Na prática, o INSS avalia se a pessoa está impossibilitada de exercer sua função. Por isso, o pedido precisa mostrar a relação entre o transtorno mental, os sintomas, o tratamento e a atividade profissional exercida.
O que o INSS avalia em casos de depressão e ansiedade?
Em pedidos envolvendo transtornos mentais, o INSS costuma analisar três pontos principais: a qualidade de segurado, a carência e a incapacidade laboral. Esses requisitos precisam ser observados em conjunto.
Qualidade de segurado
A qualidade de segurado é a ligação da pessoa com a Previdência Social. Em termos simples, é a condição de quem contribui para o INSS ou ainda está em um período em que mantém proteção previdenciária mesmo sem contribuir.
Segundo o INSS, são segurados, por exemplo, empregados, empregados domésticos, trabalhadores avulsos, contribuintes individuais, segurados especiais e facultativos.
Esse ponto é muito importante porque uma pessoa pode estar doente, mas ter dificuldade no benefício se não tiver qualidade de segurado na data de início da incapacidade.
Carência mínima
Em regra, o benefício por incapacidade temporária exige 12 contribuições mensais. Essa regra pode ter exceções em situações específicas, como incapacidade decorrente de acidente ou hipóteses previstas em lei.
Nos casos de depressão e ansiedade, a análise da carência costuma ser especialmente relevante. Quem ficou muito tempo sem contribuir, quem começou a contribuir recentemente ou quem voltou a pagar o INSS após perder a qualidade de segurado precisa ter atenção redobrada.
Quando existe perda da qualidade de segurado, pode ser necessário cumprir parte da carência novamente. Por isso, antes de fazer o pedido, é recomendável revisar o CNIS, as contribuições e a data em que a incapacidade começou.
Incapacidade para o trabalho
O requisito mais sensível é a incapacidade para o trabalho. O INSS precisa avaliar se a depressão, a ansiedade, a síndrome do pânico ou outro transtorno mental realmente impedem a pessoa de trabalhar.
A incapacidade pode ser temporária, quando há possibilidade de recuperação com tratamento, ou permanente, quando a condição impede o retorno ao trabalho de forma duradoura. Na maioria dos casos de depressão e ansiedade, o pedido inicial costuma envolver benefício por incapacidade temporária.

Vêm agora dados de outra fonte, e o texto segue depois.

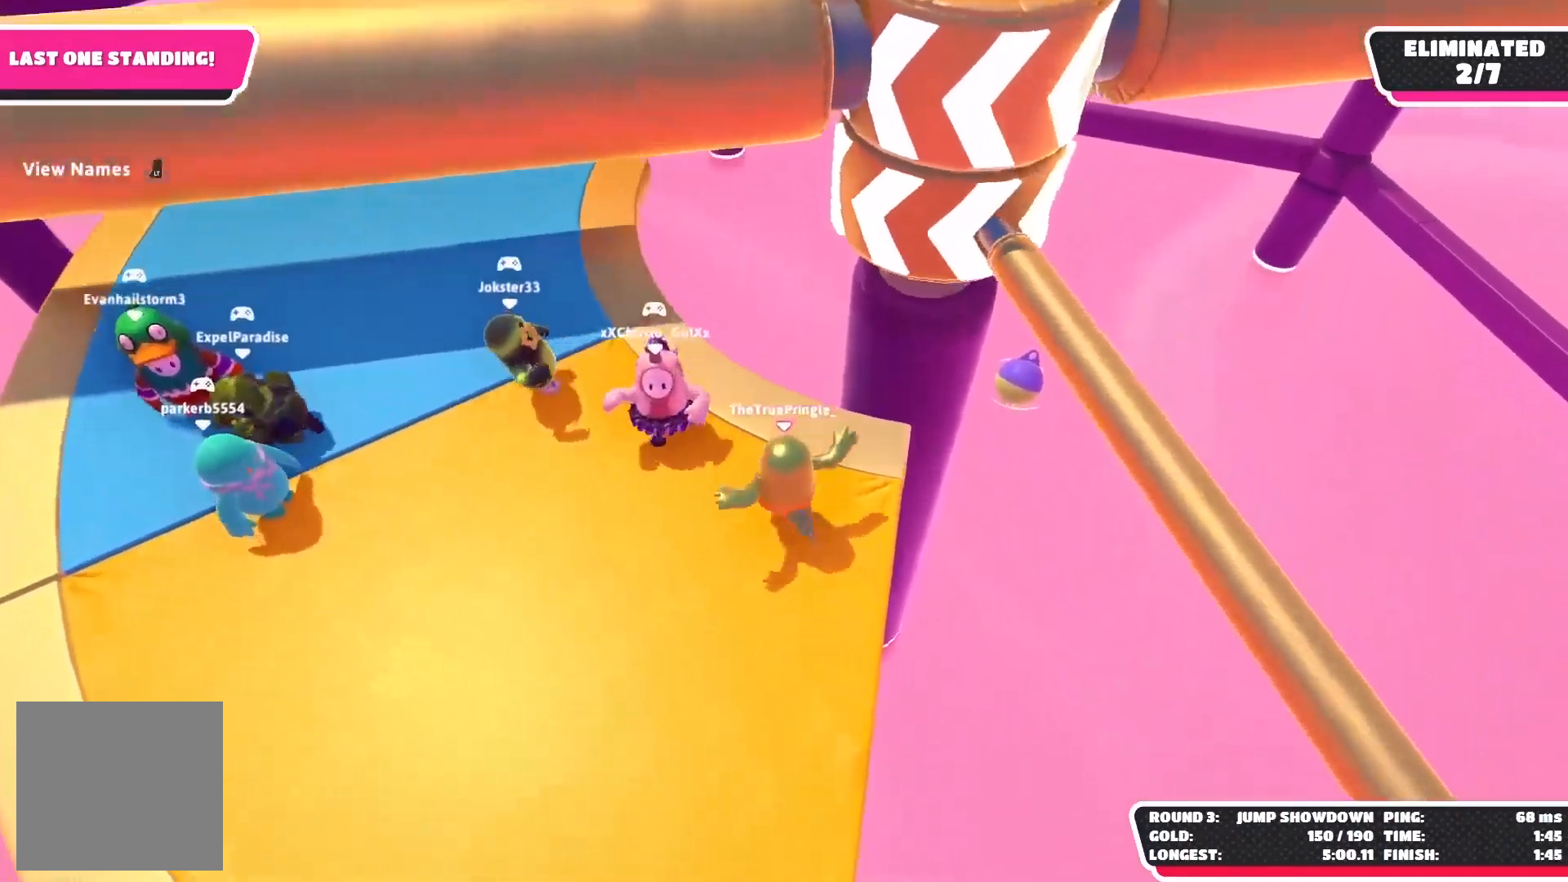
{"buttons": [], "left_stick": "center", "right_stick": "center", "events": [[100, "A", "down"], [100, "left_stick", "center"], [250, "left_stick", "left"], [317, "A", "up"], [483, "left_stick", "center"]]}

O ponto decisivo é demonstrar como os sintomas afetam a atividade profissional. Por exemplo, crises frequentes de pânico podem impedir atendimento ao público, direção de veículos, trabalho em altura, atuação sob pressão intensa ou funções que exigem atenção contínua.
Qual benefício pode ser solicitado em casos de depressão e ansiedade?
O benefício mais comum nesses casos é o auxílio por incapacidade temporária, antigo auxílio-doença. Ele pode ser analisado quando o segurado está incapaz de trabalhar por mais de 15 dias consecutivos.
Em situações mais graves, quando a incapacidade é considerada total e permanente, pode ser analisada a aposentadoria por incapacidade permanente. Esse benefício exige avaliação mais rigorosa e não depende apenas do diagnóstico, mas da impossibilidade de reabilitação para outra atividade compatível.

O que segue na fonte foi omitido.